Content-based microarray search using differential expression profiles
1 Department of Bioengineering, Stanford University School of Medicine, Stanford, CA, USA
2 Biomedical Informatics Training Program, Stanford University School of Medicine, Stanford, CA, USA
3 Department of Pediatrics and Department of Medicine, Stanford University School of Medicine, Stanford, CA, USA
4 Department of Computer Science, Stanford University, Stanford, CA, USA
5 Departments of Genetics and Medicine, Stanford University School of Medicine, Stanford, CA, USA
6 Lucile Packard Children's Hospital, Stanford University, Stanford, CA, USA
BMC Bioinformatics 2010, 11:603 doi:10.1186/1471-2105-11-603Published: 21 December 2010
With the expansion of public repositories such as the Gene Expression Omnibus (GEO), we are rapidly cataloging cellular transcriptional responses to diverse experimental conditions. Methods that query these repositories based on gene expression content, rather than textual annotations, may enable more effective experiment retrieval as well as the discovery of novel associations between drugs, diseases, and other perturbations.

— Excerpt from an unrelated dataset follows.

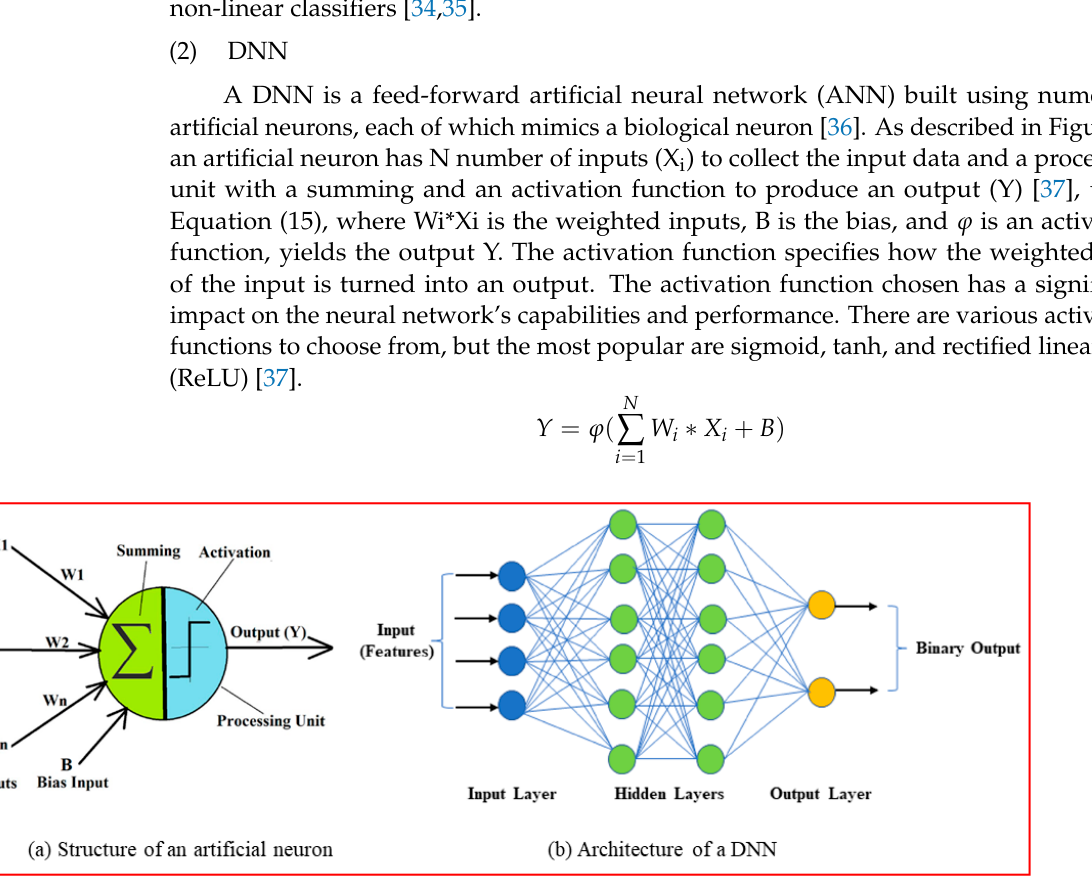
Figure 8. Structure of artificial neuron network [37].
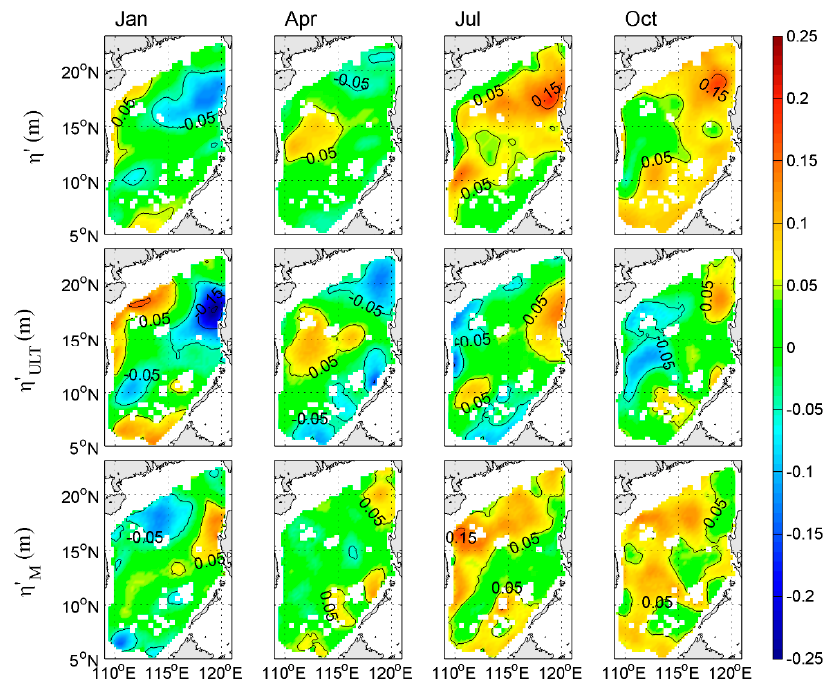
 , ULT  and M  (CI: 0.1 m). and η (cid:48) (CI: 0.1 m). ULT M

We develop methods to retrieve gene expression experiments that differentially express the same transcriptional programs as a query experiment. Avoiding thresholds, we generate differential expression profiles that include a score for each gene measured in an experiment. We use existing and novel dimension reduction and correlation measures to rank relevant experiments in an entirely data-driven manner, allowing emergent features of the data to drive the results. A combination of matrix decomposition and p-weighted Pearson correlation proves the most suitable for comparing differential expression profiles. We apply this method to index all GEO DataSets, and demonstrate the utility of our approach by identifying pathways and conditions relevant to transcription factors Nanog and FoxO3.
Content-based gene expression search generates relevant hypotheses for biological inquiry. Experiments across platforms, tissue types, and protocols inform the analysis of new datasets.